“Digamos que existen dos tipos de mentes
poéticas:
una apta para inventar fábulas
y otra dispuesta a creerlas.”
(Galileo Galilei)
Y yo hoy me
pregunto, ¿por qué nos gustan tanto las fábulas? Preferimos los cuentos de
hadas, las historias rosas, la poesía, antes que la realidad tal y como es. Parece
que elegimos sistemáticamente creer a una ilusión, que ver lo que evidentemente
tenemos en frente.
Obviamente
no estoy hablando de libros y lecturas, sino del día a día. Hace unas semanas
ví un post en Tumblr que me hizo reír (míralo aquí si quieres); y la risa fue provocada porque es así, preferimos una burbuja, aunque una parte nuestra sepa que lo es.
Lo terminé de confirmar leyendo un comentario, una crítica sobre un relato, los
otros días.
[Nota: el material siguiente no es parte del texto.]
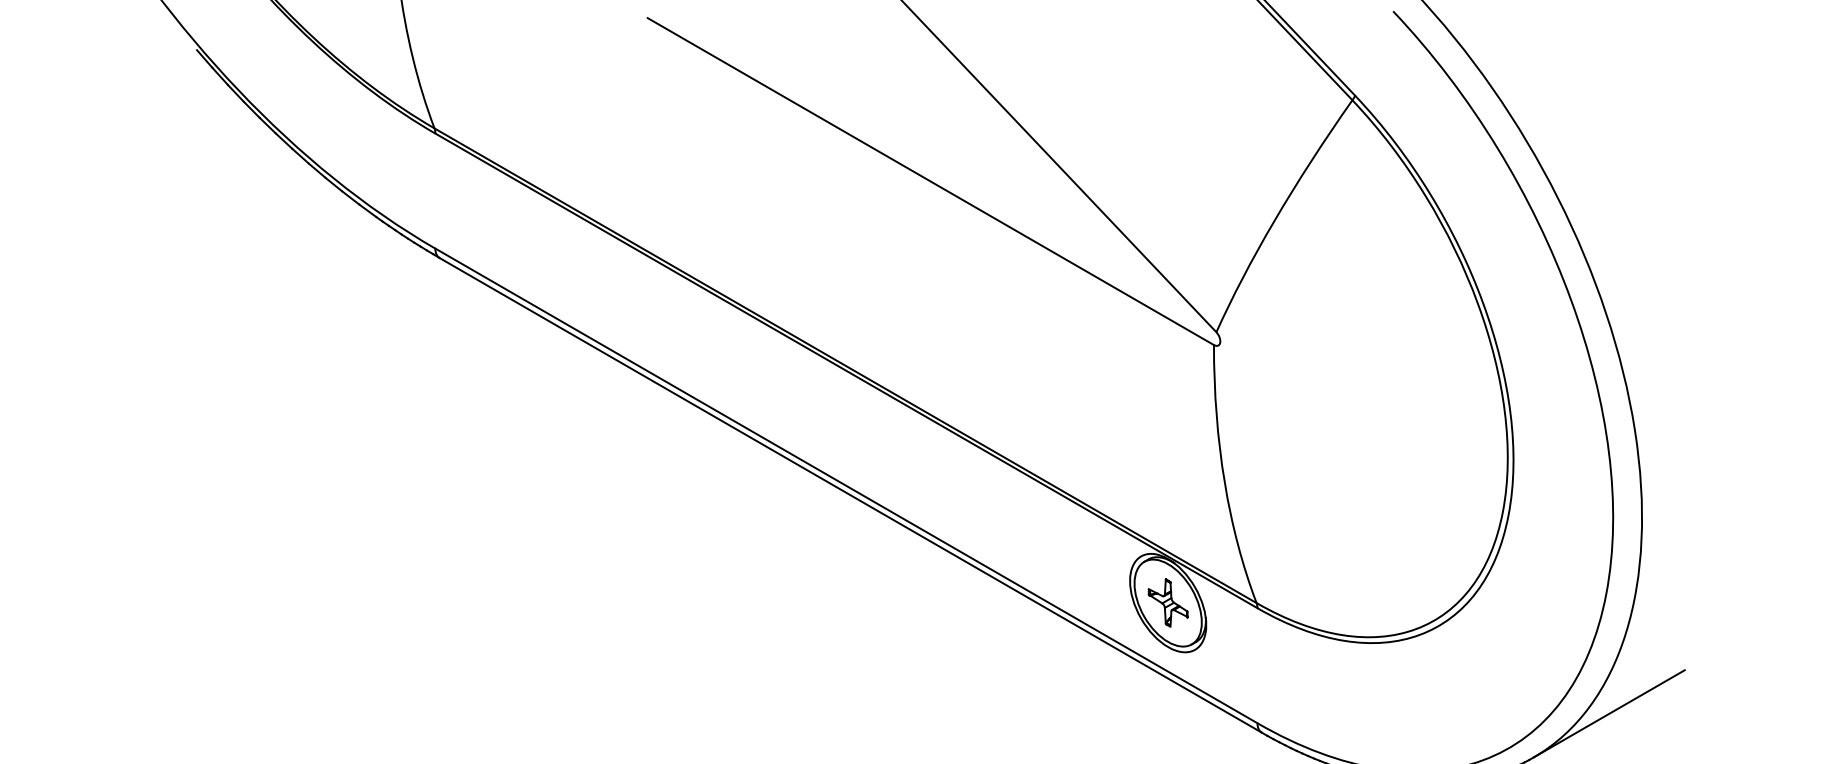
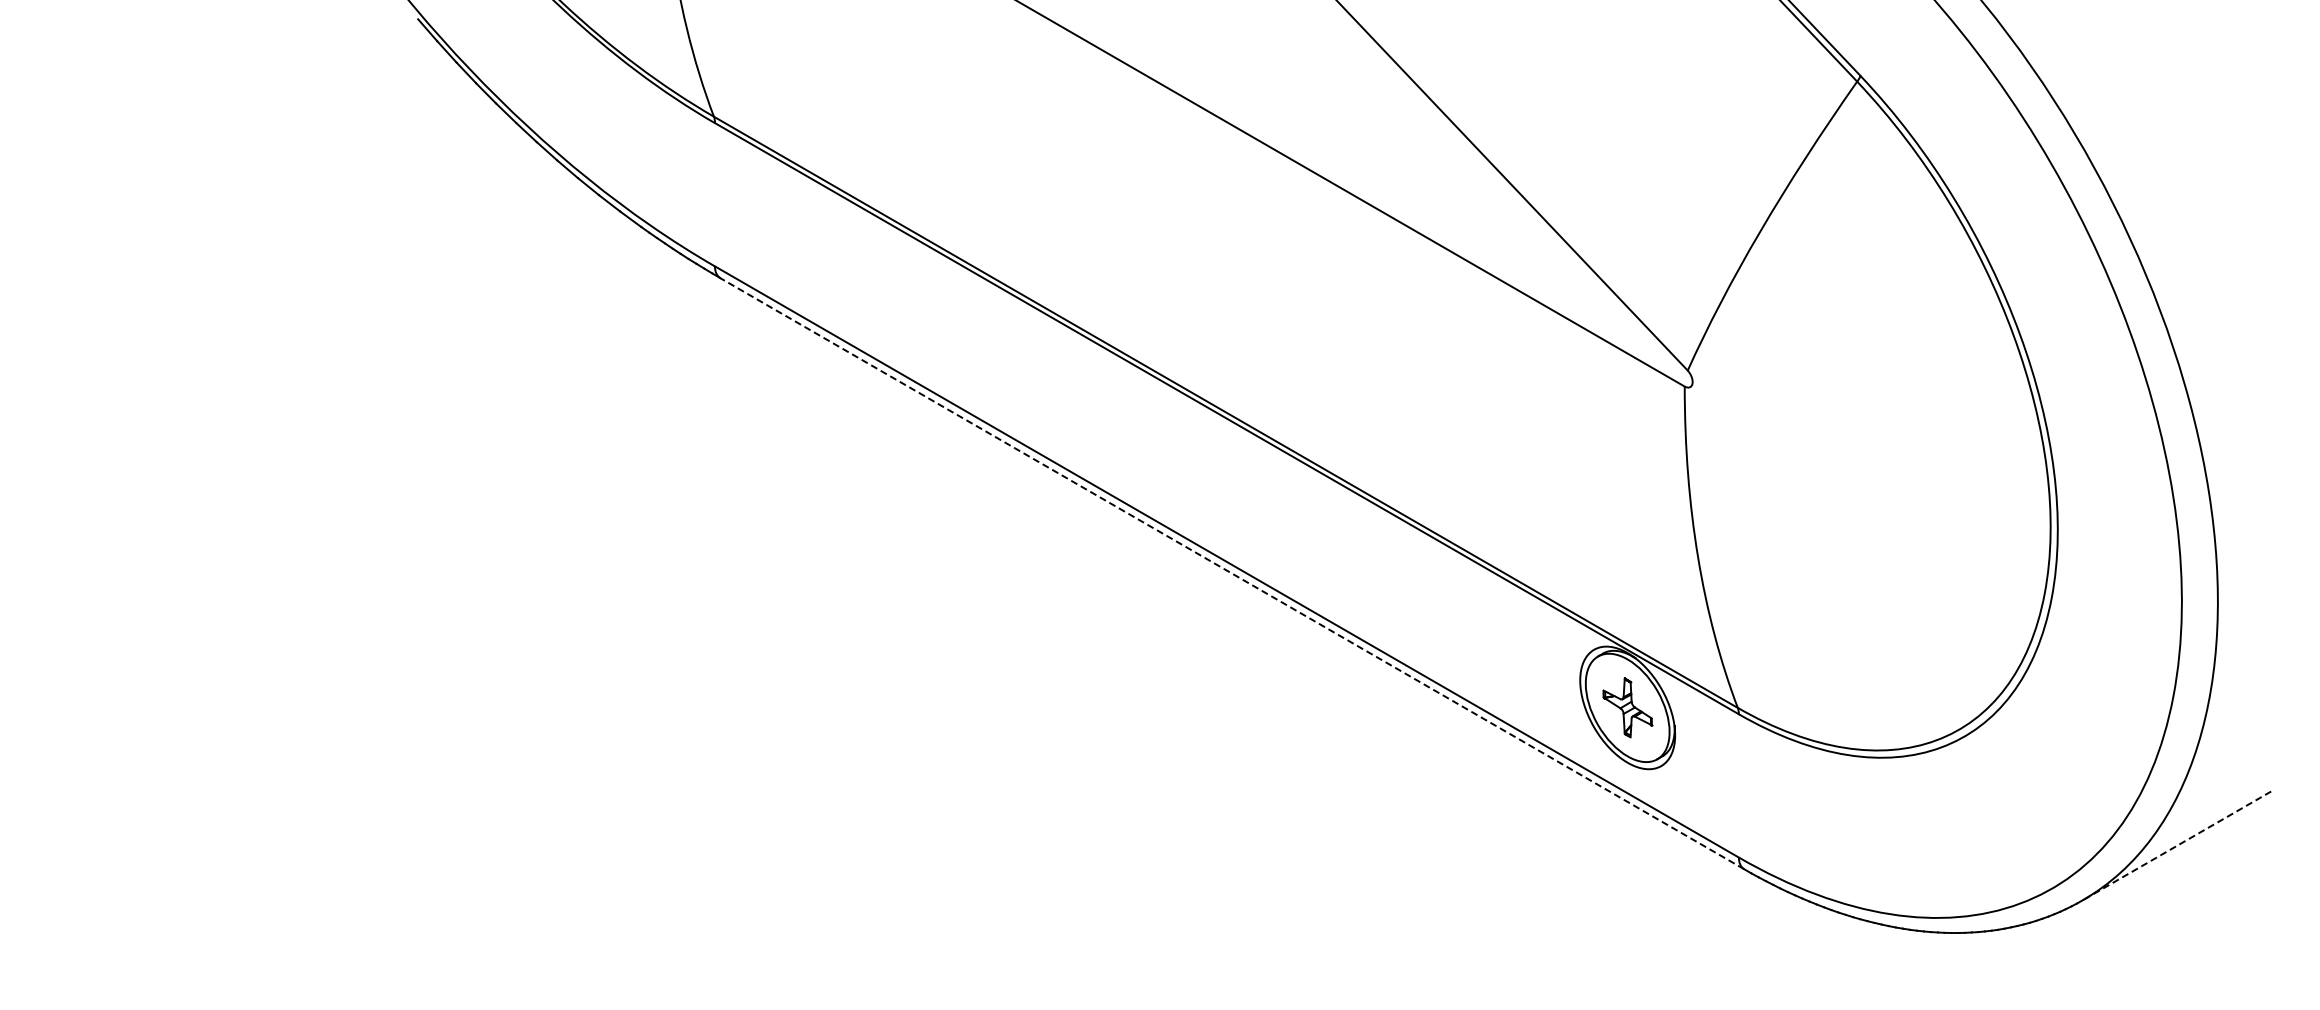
line: (850, 495) -> (1231, 573), solid -> dashed
line: (1609, 713) -> (2177, 845), solid -> dashed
El relato describía una escena de la vida de una pareja normal, un
día común y corriente en la vida de ésta, y la crítica no era otra cosa que alguien
diciendo que dicha escena era “aburrida” porque no pasaba nada más que una
pareja desayunando y conversando, sin sexo y sin más... y de repente me acordé
de este video: https://www.youtube.com/watch?v=2MXV9bc8-nY
Entonces
vuelvo al inicio, ¿por qué algunos prefieren las fábulas? No niego que hubo un
tiempo en el que yo también estaba dispuesta a creerlas, pero ya no. Todas esas
historias prefiero dejarlas para los libros o para las películas al máximo;
pero no con las personas. No necesito a alguien que me diga lo especial que soy (eso ya lo sé... jajajajaja... bromeo, hagamos liviano este lunes de
reflexión), ni tampoco que soy única, o indispensabile, o perfecta... no, nada
de eso. Respeto y aprecio muchísimo más quien se me para delante con el coraje
de mirarme a los ojos diciéndome la verdad, su verdad; y dándome así la
posibilidad de elegir qué hacer con ella. Pero sin engaños.
Tal vez me
he enredado mucho; tal vez no he sido tan clara en desarrollar esta idea. La
cuestión en definitiva es: ¿no es mucho mejor lo real que una mentira?; ¿quién
es más amigo, alguien que nos halaga todo el tiempo o alguien que, aún a costo
de discutir y pelear, nos marca los defectos y errores? ¿Es preferible que
alguien se acerque mostrando un fingido interés, un mágico y fulminante
enamoramiento; o que directamente, sin vueltas, aclare sus reales deseos?
Yo a esta
altura de mi vida tengo muy claras estas respuestas... ¿y tú?